⟨

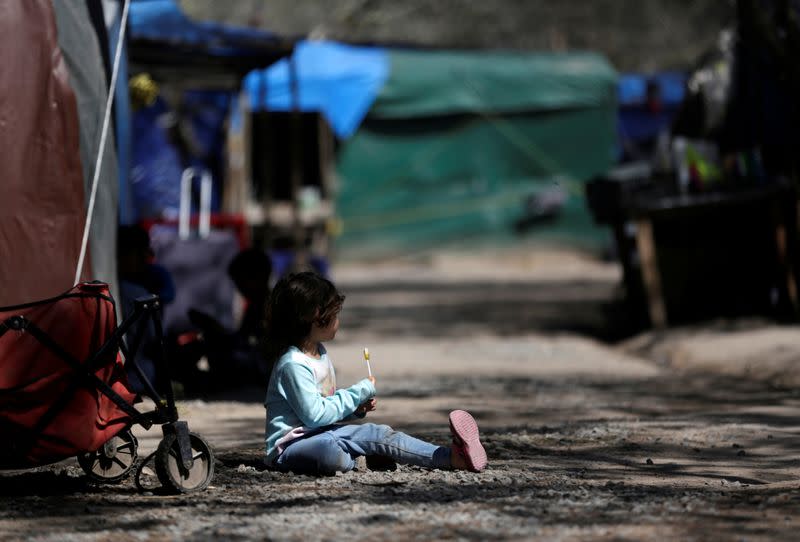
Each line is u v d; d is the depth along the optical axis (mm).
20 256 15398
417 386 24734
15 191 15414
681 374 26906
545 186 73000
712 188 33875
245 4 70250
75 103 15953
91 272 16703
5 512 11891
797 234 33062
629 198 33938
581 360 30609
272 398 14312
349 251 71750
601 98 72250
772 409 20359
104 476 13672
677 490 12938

⟩
⟨

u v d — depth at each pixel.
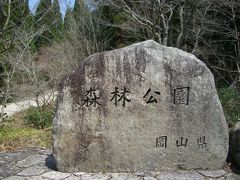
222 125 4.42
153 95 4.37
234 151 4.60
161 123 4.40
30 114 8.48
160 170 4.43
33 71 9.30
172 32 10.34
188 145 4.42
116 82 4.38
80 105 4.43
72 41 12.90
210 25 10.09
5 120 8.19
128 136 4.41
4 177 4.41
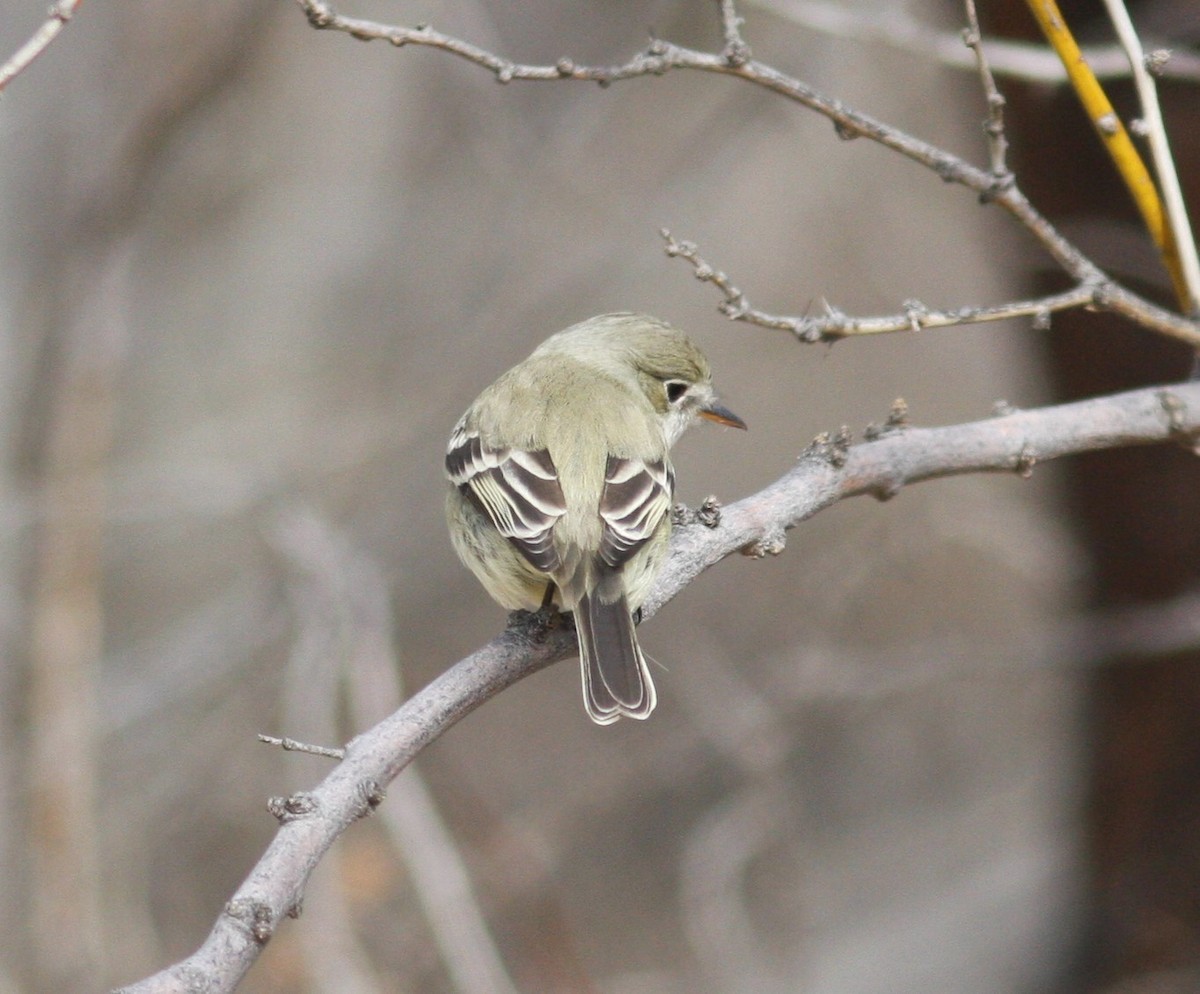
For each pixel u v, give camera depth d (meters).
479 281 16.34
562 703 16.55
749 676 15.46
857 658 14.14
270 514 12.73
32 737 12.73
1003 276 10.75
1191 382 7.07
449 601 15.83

⟩
⟨

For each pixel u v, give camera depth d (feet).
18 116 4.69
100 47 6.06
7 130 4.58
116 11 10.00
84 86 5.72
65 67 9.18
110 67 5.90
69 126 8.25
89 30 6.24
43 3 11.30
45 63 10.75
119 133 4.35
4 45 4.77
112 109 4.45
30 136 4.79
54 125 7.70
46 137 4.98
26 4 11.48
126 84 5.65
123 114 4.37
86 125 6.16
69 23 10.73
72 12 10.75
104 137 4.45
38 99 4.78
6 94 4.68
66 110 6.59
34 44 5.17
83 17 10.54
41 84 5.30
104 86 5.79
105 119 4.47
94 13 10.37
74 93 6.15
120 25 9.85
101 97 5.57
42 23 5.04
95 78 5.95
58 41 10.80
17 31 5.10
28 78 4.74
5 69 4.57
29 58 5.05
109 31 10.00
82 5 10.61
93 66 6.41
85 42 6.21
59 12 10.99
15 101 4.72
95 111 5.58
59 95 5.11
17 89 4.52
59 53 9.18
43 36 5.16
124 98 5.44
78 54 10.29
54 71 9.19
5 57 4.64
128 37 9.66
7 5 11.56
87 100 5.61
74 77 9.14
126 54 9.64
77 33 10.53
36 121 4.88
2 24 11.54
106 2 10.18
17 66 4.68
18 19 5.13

⟩

> How to complete this task: Find the lines in the data that include "pixel", then copy each of them.

> Exercise response:
u v d — depth at each pixel.
For each pixel u v, give camera depth d (meters).
For each pixel u v, give camera depth d (feet).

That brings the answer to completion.